Women need to individualize their decisions based upon their family history and other risk factors. The pill's protective effect on the ovaries could be particularly important to women with ovarian cancer in their family, but they might want to weigh the protection against increased breast cancer risk associated with hormonal contraceptives. But the breast cancer risk "disappears after use has stopped," according to a statement from Cancer Research UK, which co-sponsored the new study.
"The data on breast cancer and oral contraceptives is still conflicting," Dr. James Speyer, medical director of the NYU Langone Clinical Cancer Center, said Wednesday. "For most women, it does not pose significant risk. For those with strong family histories, they may wish to consider possible increased risk."
With a growing amount of genetic information becoming available, Speyer said, "we may be better able to determine which women gain a greater protective effect from oral contraceptives and which do not. Coupled with other risk factors and family history, we will be better able to advise patients in the future."
Given that the study subjects were European, Speyer said he'd be interested to know "if this applies to other ethnic groups to the same degree, e.g., African and Asian women."

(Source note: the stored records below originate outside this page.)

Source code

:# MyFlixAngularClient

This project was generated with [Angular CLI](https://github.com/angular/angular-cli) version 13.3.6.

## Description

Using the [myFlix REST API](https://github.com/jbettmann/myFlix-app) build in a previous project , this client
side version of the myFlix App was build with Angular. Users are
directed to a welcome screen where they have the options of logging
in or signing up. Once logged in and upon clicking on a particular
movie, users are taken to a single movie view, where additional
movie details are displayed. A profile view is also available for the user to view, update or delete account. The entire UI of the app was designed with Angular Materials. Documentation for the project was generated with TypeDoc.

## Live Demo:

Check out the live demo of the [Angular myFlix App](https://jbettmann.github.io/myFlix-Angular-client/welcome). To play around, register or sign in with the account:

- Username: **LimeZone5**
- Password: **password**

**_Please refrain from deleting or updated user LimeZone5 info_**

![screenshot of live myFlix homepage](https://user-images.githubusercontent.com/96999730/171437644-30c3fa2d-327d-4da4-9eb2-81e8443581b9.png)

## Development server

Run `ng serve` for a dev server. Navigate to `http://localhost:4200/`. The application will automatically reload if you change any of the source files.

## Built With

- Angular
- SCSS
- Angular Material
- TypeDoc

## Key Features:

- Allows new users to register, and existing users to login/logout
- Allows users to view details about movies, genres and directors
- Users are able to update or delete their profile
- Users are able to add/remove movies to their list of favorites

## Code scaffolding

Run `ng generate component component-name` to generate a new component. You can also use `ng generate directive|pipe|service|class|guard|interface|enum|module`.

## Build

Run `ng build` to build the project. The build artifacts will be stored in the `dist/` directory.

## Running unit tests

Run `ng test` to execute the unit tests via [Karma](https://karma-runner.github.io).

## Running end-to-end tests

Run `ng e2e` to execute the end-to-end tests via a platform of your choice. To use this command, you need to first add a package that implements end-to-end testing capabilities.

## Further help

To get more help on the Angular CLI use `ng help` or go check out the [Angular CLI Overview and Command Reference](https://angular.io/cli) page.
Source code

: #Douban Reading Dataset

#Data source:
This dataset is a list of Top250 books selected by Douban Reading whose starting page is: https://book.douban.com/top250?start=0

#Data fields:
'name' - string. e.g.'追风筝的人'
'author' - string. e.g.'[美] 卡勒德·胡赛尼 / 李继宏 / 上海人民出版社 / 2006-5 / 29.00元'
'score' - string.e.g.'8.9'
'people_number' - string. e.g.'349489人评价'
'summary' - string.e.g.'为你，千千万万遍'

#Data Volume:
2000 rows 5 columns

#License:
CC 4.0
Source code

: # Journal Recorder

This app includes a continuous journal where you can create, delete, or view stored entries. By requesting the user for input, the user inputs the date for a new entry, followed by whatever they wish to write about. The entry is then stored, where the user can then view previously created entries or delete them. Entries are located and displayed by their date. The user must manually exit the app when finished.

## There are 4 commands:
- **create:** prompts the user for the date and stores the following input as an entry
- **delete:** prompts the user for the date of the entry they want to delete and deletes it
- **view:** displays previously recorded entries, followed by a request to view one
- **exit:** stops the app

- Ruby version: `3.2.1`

"Ovarian cancer is difficult to detect and so prevention is key to saving women suffering from this disease," said study co-author Naomi Allen, a Cancer Research UK epidemiologist at the University of Oxford. "These results are important because most women don't know that taking the pill or getting pregnant can help reduce their risk of ovarian cancer later in life."
This year, nearly 22,000 U.S. women will be diagnosed with ovarian cancer and 15,460 women will die from it, according to the National Cancer Institute. Among women whose ovarian cancer is detected before it spreads beyond the ovary, 93 percent are still alive after five years, the American Cancer Society says. But the disease is more often detected in advanced stages, when survival rates are far lower.
Recent studies have found that bloating, pelvic or abdominal pain, feeling full quickly when eating and urinary frequency or urgency that persist a couple of weeks or more can be early warning signs and merit medical evaluation.
The 47-member research team, led by cancer epidemiologist Kostas K. Tsilidis, also from Oxford, analyzed the influence of contraceptive use and other reproductive factors on ovarian cancer among 327,396 participants in the European Prospective Investigation into Cancer and Nutrition (EPIC). Among study participants, 59 percent reported ever having taken contraceptive pills. Half of them took the pill for less than 5 years. During an average of nine years' follow-up, 878 of the women developed ovarian cancer.
After pill use, the next most powerful risk reducer was a pregnancy leading to the birth of a first child, which cut risk by 29 percent, compared with never being pregnant. Subsequent full-term pregnancies reduced the risk an additional 8 percent.
Sara Hiom, director of health information for Cancer Research UK, said that given that many women today have smaller families or no children at all, they can do other things to lower their risks "like stopping smoking and maintaining a healthy weight."
Women who reached menopause after age 52 had a 46 percent higher risk of ovarian cancer than women whose childbearing years ended by 45. For every extra year a woman was still menstruating, her risk rose 2 percent.